===== Information supplied =====

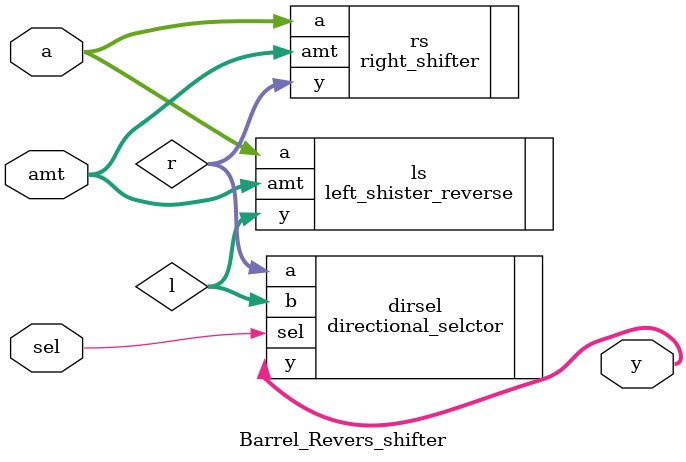
<source format=v>
`timescale 1ns / 1ps
module Barrel_Revers_shifter(
     input wire [7:0] a,
     input wire [2:0] amt,
	  input sel,
     output wire [7:0] y

    );
		wire [7:0] r;
		wire [7:0] l;
		
		right_shifter rs (.a(a), .amt(amt), .y(r));
		left_shister_reverse ls (.a(a), .amt(amt), .y(l));
		directional_selctor dirsel(.sel(sel), .a(r), .b(l), .y(y));

endmodule
</source>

=====

▸ **Problem to solve**
In the records above, how many lines contain the word "wire"? State only the number.

▸ **Answer section**
5